# build my own trailer (mini horse)



## churumbeque (Dec 20, 2009)

Ruth said:


> I have a 10x5 utility trailer with the ramp type tailgate. I want to build a plywood box 4x6 to bolt in when I want to transport my mini horse. I plan to use a 4x6 rubber stall mat on the floor. Has anyone ever done this? I would only be taking her short distances. I live in Maine.


 Are you going to ventalate it? Those type of trailers get VERY hot.


----------



## Ruth (Dec 1, 2012)

Yes, I was going to leave the top open


----------



## Ruth (Dec 1, 2012)

I did build it and it works great. I have taken Daisy 3 times to the next town to volunteer with me as a bell ringer for the Salvation Army, She sure attracts attention and brings in the donations.


----------



## dunalino2903 (Apr 22, 2012)

I've seen this a few times, personally I would never put my horse in a home made trailer, I just think it's not a risk worth taking, I could probably afford to buy a trailer with a ply floor, not one with a metal sound floor but I wouldn't I just hire trailers, that way you get piece of mind. A hiring company around me have cameras, full insurance and everything totally piece of mind knowing your trailer floor ain't going to drop off and your horse is safe.

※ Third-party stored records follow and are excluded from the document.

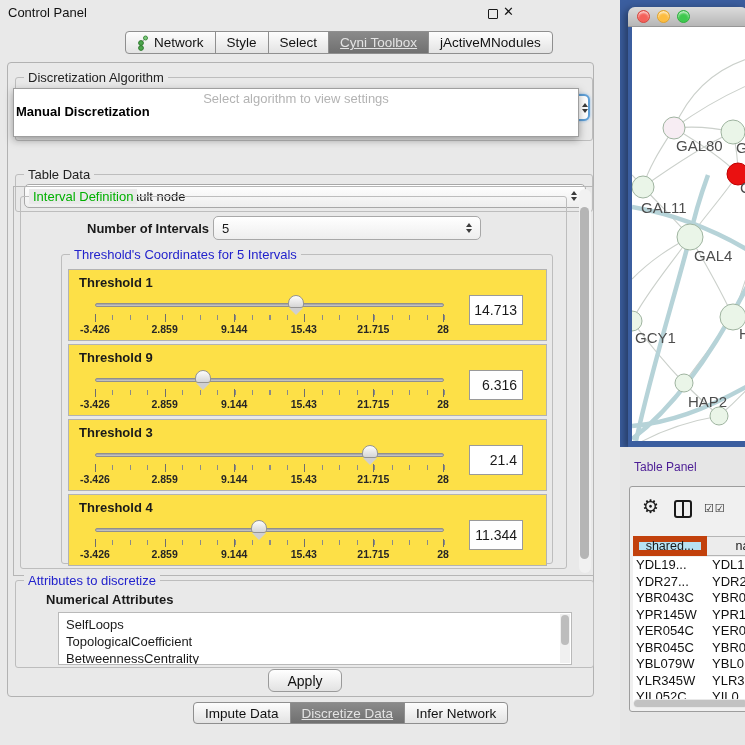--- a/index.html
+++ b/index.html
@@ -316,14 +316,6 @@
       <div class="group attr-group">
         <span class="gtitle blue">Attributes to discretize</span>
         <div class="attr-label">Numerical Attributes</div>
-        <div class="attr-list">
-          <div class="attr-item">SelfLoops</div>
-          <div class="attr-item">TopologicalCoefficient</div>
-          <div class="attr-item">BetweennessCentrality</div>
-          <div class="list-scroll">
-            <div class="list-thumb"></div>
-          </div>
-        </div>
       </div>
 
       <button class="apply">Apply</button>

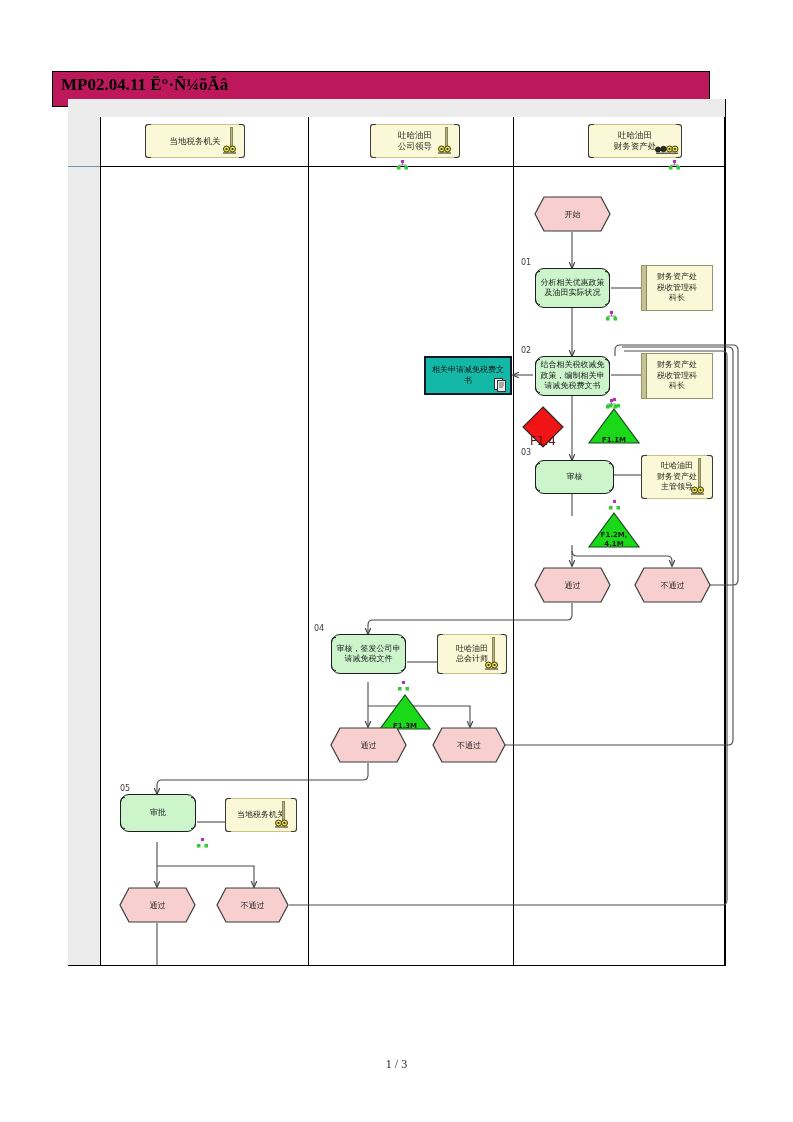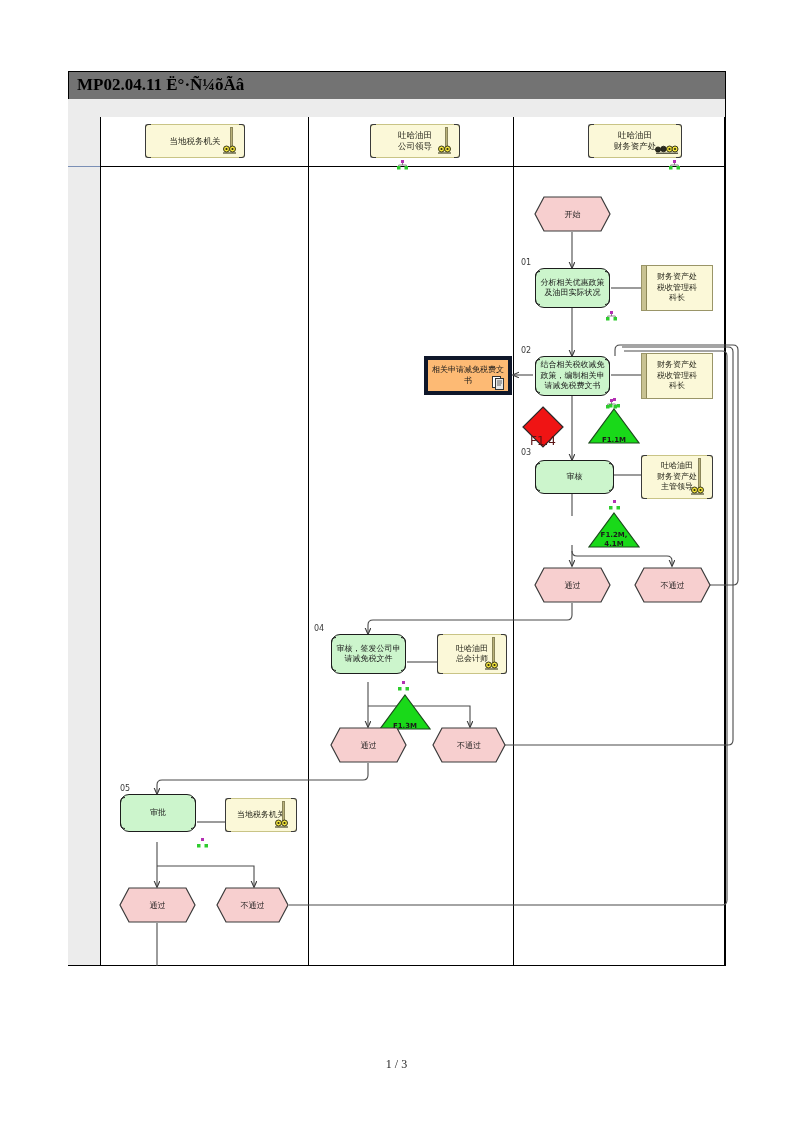--- a/index.html
+++ b/index.html
@@ -24,7 +24,7 @@
   
   #title-bar {
     position: absolute;
-    left: 68px;
+    left: 52px;
     top: 71px;
     width: 658px;
     height: 36px;
@@ -33,7 +33,7 @@
     border-right: 1.5px solid #000;
     border-bottom: 1.5px solid #000;
     box-sizing: border-box;
-    background: #737373;
+    background: #be185d;
   }
   #title-text {
     position: absolute;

My advice to you would be to just hire a sound, insured trailer, it's not worth risking horses life.


----------



## Ruth (Dec 1, 2012)

dunalino2903 said:


> I've seen this a few times, personally I would never put my horse in a home made trailer, I just think it's not a risk worth taking, I could probably afford to buy a trailer with a ply floor, not one with a metal sound floor but I wouldn't I just hire trailers, that way you get piece of mind. A hiring company around me have cameras, full insurance and everything totally piece of mind knowing your trailer floor ain't going to drop off and your horse is safe.
> 
> My advice to you would be to just hire a sound, insured trailer, it's not worth risking horses life.


 
Oh my, I would not endanger my mini. This is a brand new heavy duty trailer with 5/4 decking for flooring. The wooden enclosure is bolted to the frame with hardened bolts. I have a stall mat inside. She is cross tied. I only go 5 miles away with her. This trailer hauls my 25hp diesel bucket loader, I guess it can carry a miniature horse.


----------



## Ruth (Dec 1, 2012)

*photo of trailer*


----------



## churumbeque (Dec 20, 2009)

I thought you had a 10x5 enclosed trailer. It is nice to post pictures so people know what you are talking about. I had NOOOO clue as to what you were doing. That probably works pretty good but wonder about the stability side to side with out any cross bracing.


----------



## Ruth (Dec 1, 2012)

Look closely on the right side. The gate that I close has a large hasp plus a second latch inside. The gate is 2x4 reinforced. It is solid when shut and latched
plus attatched to the floor.


----------



## churumbeque (Dec 20, 2009)

One thing you might think about adding is a bolt in the front lower to tie the pony to so he can't flip or try and jump out if he got scared which he might do in cross ties.


----------